2010 Distinguished Lecture Series
March 9, 2010
Pat Hanrahan, CANON Professor, Stanford University
Title: Why are Graphics Systems so Fast? (click to see presentation)
Abstract:
Over the last decade graphics hardware has become a key component of mobile and personal computers. Most programmers understand CPUs well, but have a limited understanding of GPUs (Graphics Processing Units). GPUs are viewed as specialized hardware optimized for rendering. That view is not accurate. Instead, they are best characterized as parallel computers that combine many cores, many threads, and wide vector processing units. In this talk, I will describe the architectures of different GPUs built by AMD, NVIDIA and Intel (the new Larrabee processor). I will also discuss the programming models that are used to achieve high performance on such heterogeneous architectures. The innovative combination of processor design and programming model are why graphics systems are so fast.
About the speaker:
Pat Hanrahan is the CANON Professor of Computer Science and Electrical Engineering at Stanford University where he teaches computer graphics. His current research involves visualization, image synthesis, virtual worlds, and graphics systems and architectures. Before joining Stanford he was a faculty member at Princeton. He has also worked at Pixar where he developed volume rendering software and was the chief architect of the RenderMan Interface - a protocol that allows modeling programs to describe scenes to high quality rendering programs. Professor Hanrahan has received three university teaching awards. He has received two Academy Awards for Science and Technology, the Spirit of America Creativity Award, the SIGGRAPH Computer Graphics Achievement Award, the SIGGRAPH Stephen A. Coons Award and the IEEE Visualization Career Award. He was recently elected to the National Academy of Engineering and the American Academy of Arts and Sciences.

================

__STATED PROBLEM 1__
In the lecture announcement, where did Pat Hanrahan teach before joining Stanford?
__STATED PROBLEM 2__
Turn the lecture announcement's paragraph beginning "Over the last decade graphics hardware" into a short bulleted list that keeps its main facts.
__STATED PROBLEM 3__
Carry the lecture announcement forward from its last sentence.
Nothing here depends on the listing.

Data items
================

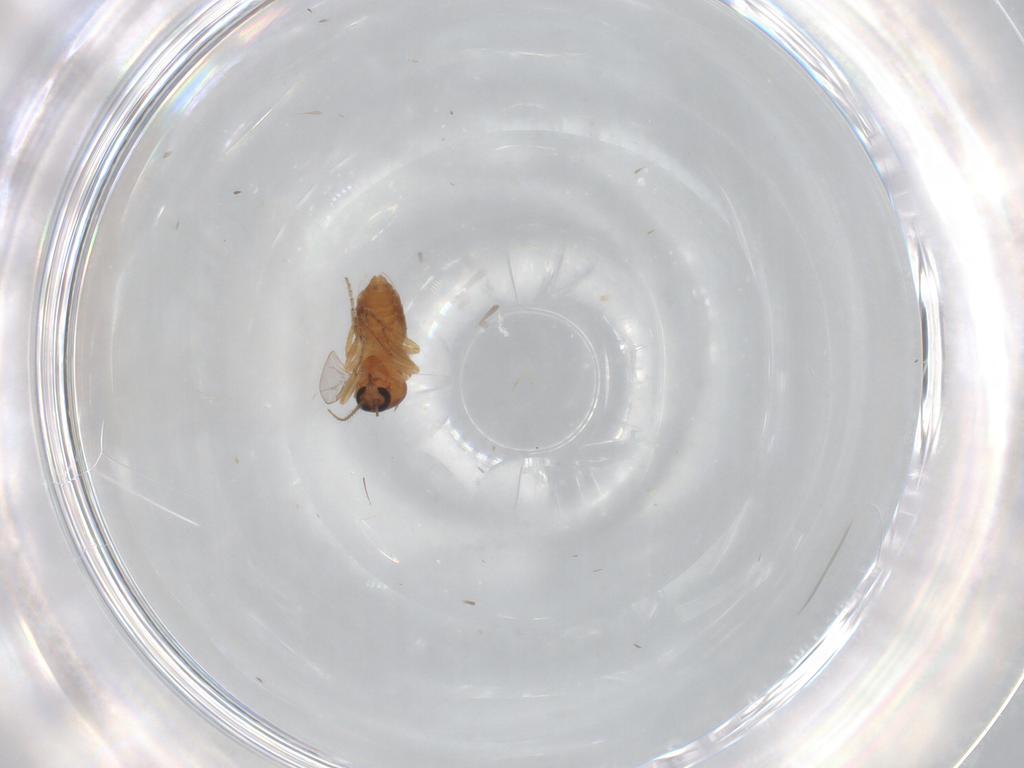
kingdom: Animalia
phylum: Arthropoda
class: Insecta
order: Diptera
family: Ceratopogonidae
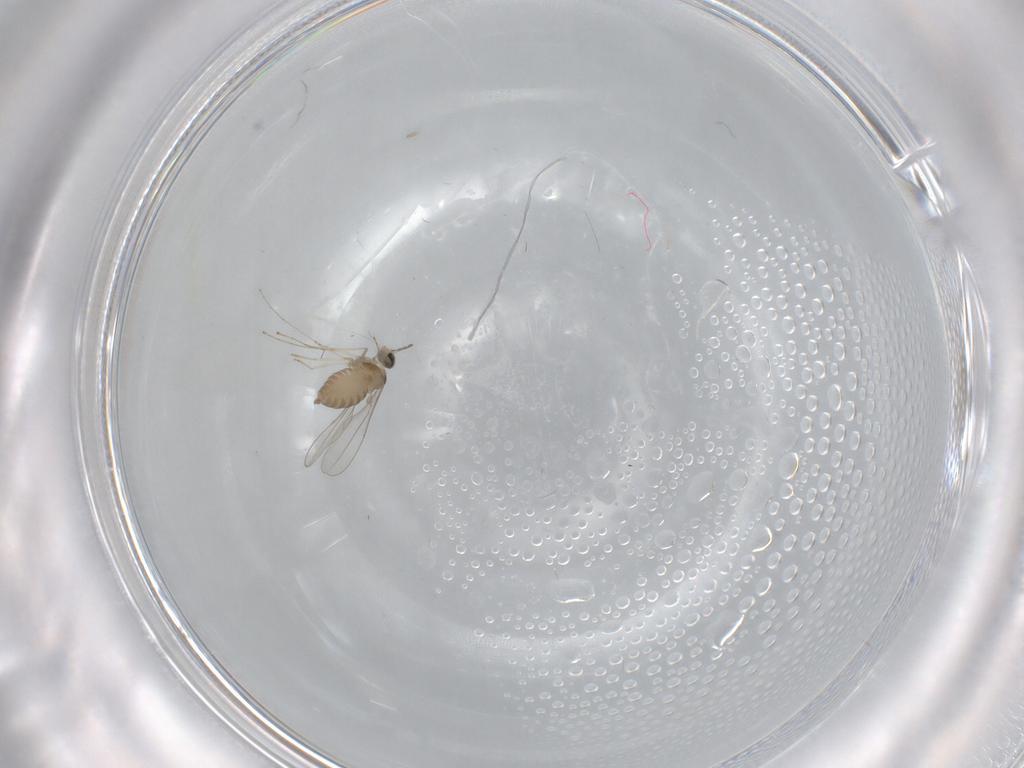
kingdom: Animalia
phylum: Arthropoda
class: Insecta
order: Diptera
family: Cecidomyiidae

================

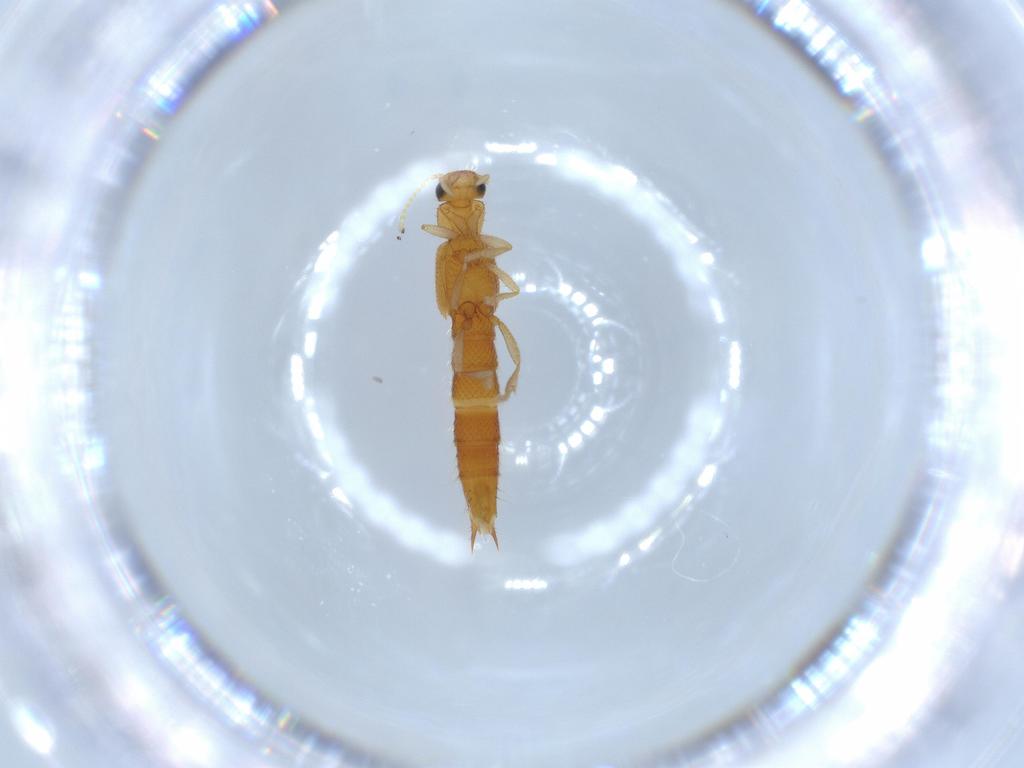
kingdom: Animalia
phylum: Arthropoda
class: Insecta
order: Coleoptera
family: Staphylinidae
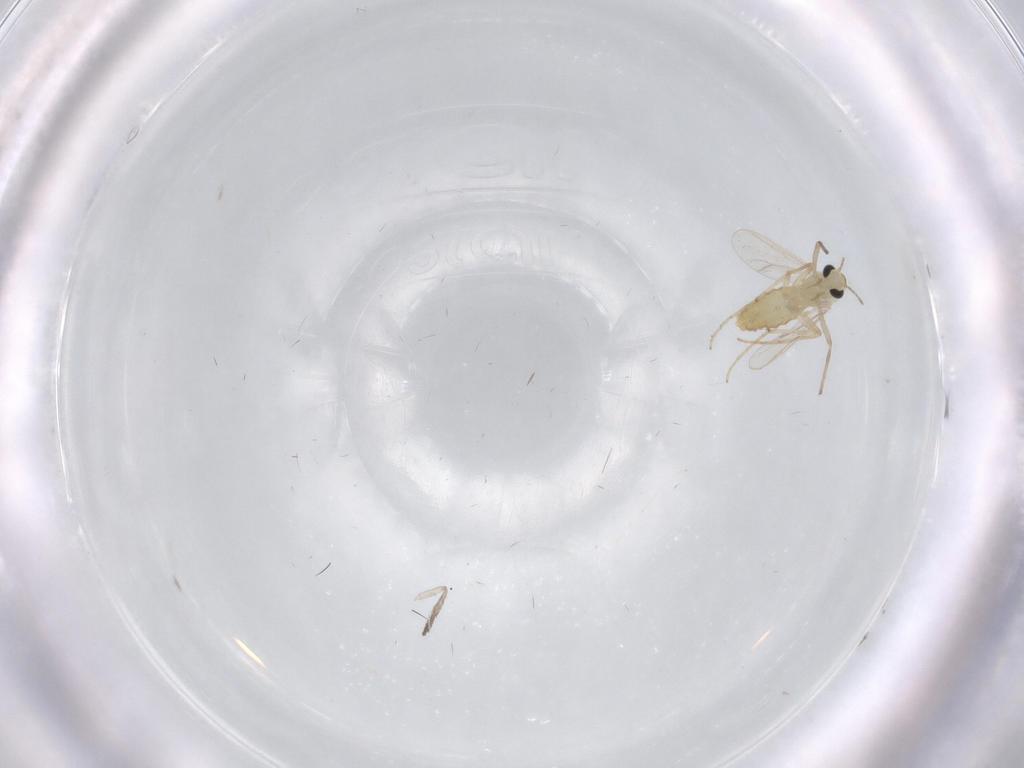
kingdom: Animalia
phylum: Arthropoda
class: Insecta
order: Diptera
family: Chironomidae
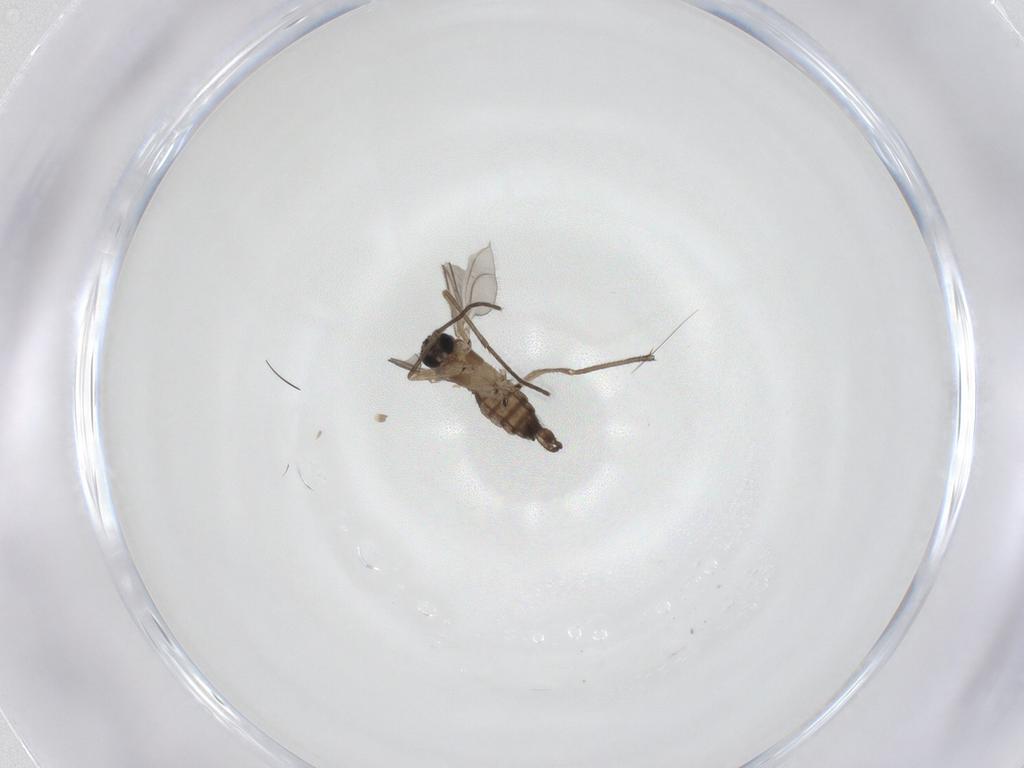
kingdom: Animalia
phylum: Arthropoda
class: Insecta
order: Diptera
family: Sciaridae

================

__RIGHT ANSWER 1__
He was a faculty member at Princeton.

__RIGHT ANSWER 2__
- Graphics hardware has become a key part of mobile and personal computers over the last decade.
- Most programmers understand CPUs well but know little about GPUs.
- GPUs are commonly seen as specialized hardware optimized for rendering, but this view is inaccurate.
- They are better described as parallel computers combining many cores, many threads, and wide vector processing units.
- The talk covers GPU architectures from AMD, NVIDIA, and Intel (the new Larrabee processor).
- It also covers the programming models used to reach high performance on these heterogeneous architectures.
- The pairing of processor design and programming model explains why graphics systems are so fast.

__RIGHT ANSWER 3__
May 13, 20120
David P. Williamson, Cornell University
Title: The Rank Aggregation Problem
Abstract:
The rank aggregation problem was introduced by Dwork, Kumar, Naor, and Sivakumar (WWW 2001) in the context of finding good rankings of web pages by drawing on multiple input rankings from various search engines. The work draws on earlier work in the social choice literature on combining voter preferences specified by ranked alternatives. Dwork et al. propose finding a ranking that minimizes the sum of its Kendall distance to the input rankings; this can be viewed as a weighted feedback arc set problem. I will give an overview of the rank aggregation problem and some of its applications, including an application to intranet search (WWW 2003). I will also cover work done on finding good approximation algorithms for the problem. In particular, Ailon, Charikar, and Newman (STOC 2005) introduce a randomized "pivoting" algorithm for rank aggregation and related problems; recent work has extended this to deterministic pivoting algorithms for constrained versions of the problem (van Zuylen, Hegde, Jain and Williamson, SODA 2007, van Zuylen and Williamson 2009) and has yielded a polynomial-time approximation scheme for the problem (Kenyon- Mathieu and Schudy, STOC 2007). Experimental work of Schalekamp and van Zuylen has given us a good sense of the tradeoffs of these various algorithms in practice. If time permits, I will discuss some extensions of this work to finding good clusterings and hierarchical clusterings.
About the speaker:
David Williamson was born in Madison, Wisconsin, but grew up in the suburbs of Honolulu, Hawaii. He received his Ph.D. in 1993 from the Massachusetts Institute of Technology. In 1995 he joined IBM Research, and from 2000-2003 was the Senior Manager of the Computer Science Principles and Methodologies Department at IBM's Almaden Research Center. In 2004, he joined Cornell University as a professor in the School of Operations Research and Information Engineering, and the Faculty of Computing and Information Science.
David is well-known for his work on the topic of approximation algorithms, and is a coauthor of the forthcoming book "The Design of Approximation Algorithms", to be published by Cambridge University Press. His Ph.D. dissertation on designing low-cost survivable networks was awarded several prizes, including the 1996 SIAM DiPrima Prize and the 1994 Tucker Prize from the Mathematical Programming Society. His work with Michel Goemans on the uses of semidefinite programming in approximation algorithms was awarded the 1999 SIAM Activity Group on Optimization prize, and the 2000 Fulkerson Prize from the Mathematical Programming Society and the American Mathematical Society. He serves as an associate editor on several journals, and is the former Area Editor for Discrete Optimization on the journal Mathematics of Operations Research.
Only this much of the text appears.